The Calvin Institute for Christian Worship has just made available a resource guide for churches and others that want to conduct Bible studies and other gatherings using the Sermon on the Mount as the theme.

Taken together, the Sermon on the Mount Resource Guide constitutes a valuable and comprehensive collection of small-group materials, songs based on the Beatitudes that Christ names in his sermon, worship service and sermon ideas, books, and commentary on the Sermon on the Mount as recounted in Matthew’s Gospel.

The worship institute put together the resource guide as part of the initiative by Calvin College in Grand Rapids, Mich., to hold a Bible study using the Sermon on the Mount as its focus.
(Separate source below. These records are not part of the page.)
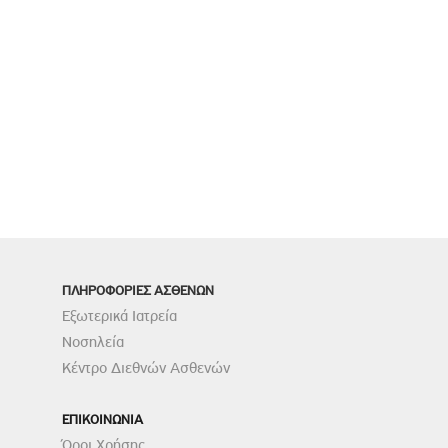
ΠΛΗΡΟΦΟΡΙΕΣ ΑΣΘΕΝΩΝ
Εξωτερικά Ιατρεία
Νοσηλεία
Κέντρο Διεθνών Ασθενών
ΕΠΙΚΟΙΝΩΝΙΑ
Όροι Χρήσης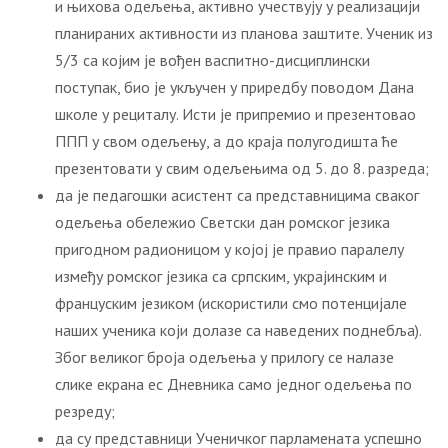
и њихова одељења, активно учествују у реализацији
планираних активности из планова заштите. Ученик из
5/3 са којим је вођен васпитно-дисциплински
поступак, био је укључен у приредбу поводом Дана
школе у рециталу. Исти је припремио и презентовао
ППП у свом одељењу, а до краја полугодишта ће
презентовати у свим одељењима од 5. до 8. разреда;
да је педагошки асистент са представницима сваког
одељења обележио Светски дан ромског језика
пригодном радионицом у којој је правио паралелу
између ромског језика са српским, украјинским и
француским језиком (искористили смо потенцијале
наших ученика који долазе са наведених поднебља).
Због великог броја одељења у прилогу се налазе
слике екрана ес Дневника само једног одељења по
резреду;
да су представници Ученичког парламената успешно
The Bible study runs during the fall semester.

In addition, the sermon will be the theme of the annual Calvin Symposium on Worship, set for late January of 2013 and sponsored by the Calvin Institute of Christian Worship and the Center for Excellence in Preaching at Calvin Theological Seminary.
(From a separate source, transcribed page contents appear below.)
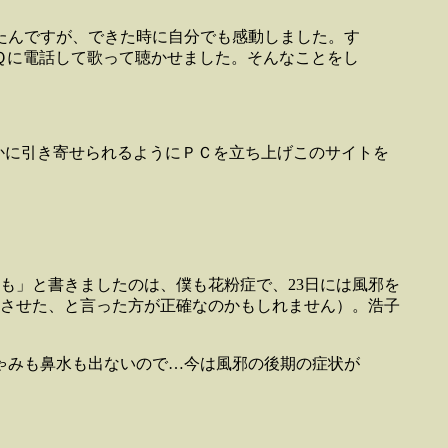
たんですが、できた時に自分でも感動しました。す
Ｑに電話して歌って聴かせました。そんなことをし
かに引き寄せられるようにＰＣを立ち上げこのサイトを
も」と書きましたのは、僕も花粉症で、23日には風邪を
させた、と言った方が正確なのかもしれません）。浩子
ゃみも鼻水も出ないので…今は風邪の後期の症状が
Calvin College and the worship institute, in emphasizing the Sermon on the Mount, are highlighting one of the most quoted and revered passages of Scripture.

In the Sermon on the Mount, Jesus climbs up the side of a mountain and sits down.
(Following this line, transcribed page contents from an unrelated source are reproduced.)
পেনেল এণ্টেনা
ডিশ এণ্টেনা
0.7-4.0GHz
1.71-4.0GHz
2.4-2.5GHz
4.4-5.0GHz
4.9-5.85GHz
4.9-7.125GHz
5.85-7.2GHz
Soon, a large crowd gathers and, according to the fifth chapter of Matthew’s Gospel, he begins to teach, citing the Beatitudes.

“Blessed are the poor in spirit, for theirs is the kingdom of heaven,” says Christ.

The crowd listening to Jesus preach and teach in the Sermon on the Mount were his disciples. They were everyday people who wanted to hear and were receptive to the teachings of Christ, said Rev. Mary Hulst, Calvin College chaplain.

Hulst sketched some background, as well as why the Sermon on the Mount is so important, in a sermon at the service that opened Calvin’s semester-long Bible study.

“The ones who gathered around Jesus on this hilltop were those who knew they were not good enough ... They held few illusions that they were better than anybody else. They had nothing to offer. No credentials to display,” said Hulst.

“So when Jesus shows up and calls them and heals them, it wasn’t because of a resume. It wasn’t because of ability or beauty or intelligence. It was because of Jesus,” she said.